» JOB
Below are the records; count how many of their lines carry "Singapore" and give only the number.

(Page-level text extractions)
---------------

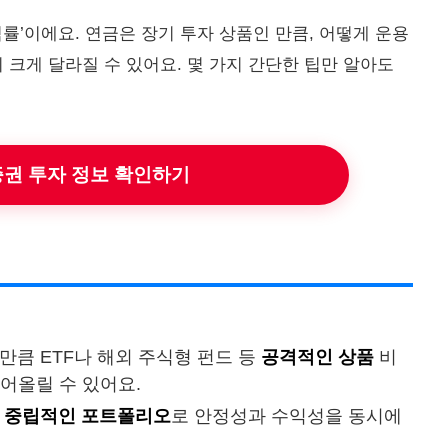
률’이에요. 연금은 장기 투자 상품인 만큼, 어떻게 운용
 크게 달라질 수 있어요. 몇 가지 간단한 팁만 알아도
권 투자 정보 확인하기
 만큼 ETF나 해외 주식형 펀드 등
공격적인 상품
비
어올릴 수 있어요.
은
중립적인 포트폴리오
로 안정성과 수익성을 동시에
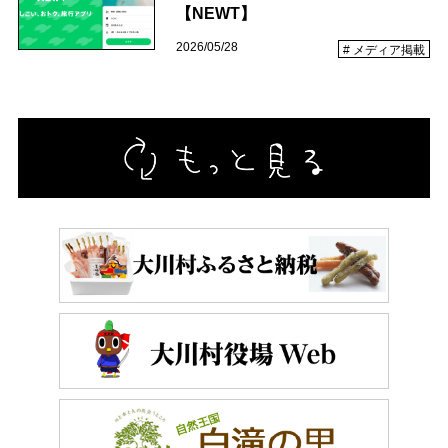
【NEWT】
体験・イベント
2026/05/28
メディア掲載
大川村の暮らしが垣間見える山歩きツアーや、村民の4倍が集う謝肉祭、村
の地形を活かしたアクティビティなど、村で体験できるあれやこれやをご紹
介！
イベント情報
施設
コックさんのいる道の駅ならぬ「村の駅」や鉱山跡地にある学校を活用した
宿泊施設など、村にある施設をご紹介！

---------------

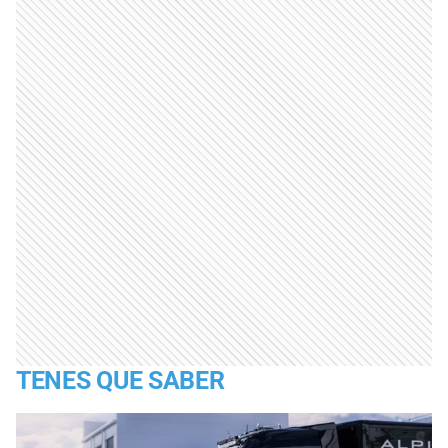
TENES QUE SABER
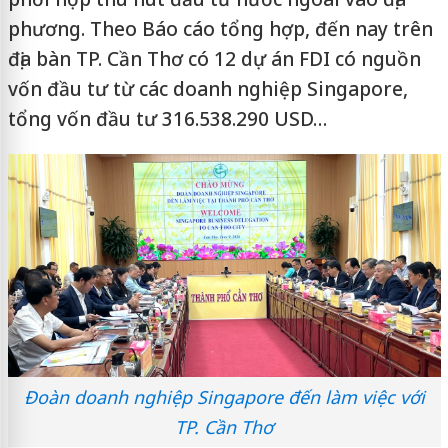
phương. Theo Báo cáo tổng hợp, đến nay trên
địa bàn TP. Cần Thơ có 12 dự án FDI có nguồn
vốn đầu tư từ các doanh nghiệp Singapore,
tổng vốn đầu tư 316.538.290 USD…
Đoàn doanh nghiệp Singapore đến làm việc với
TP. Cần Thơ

---------------

» THE COMPLETED TASK
2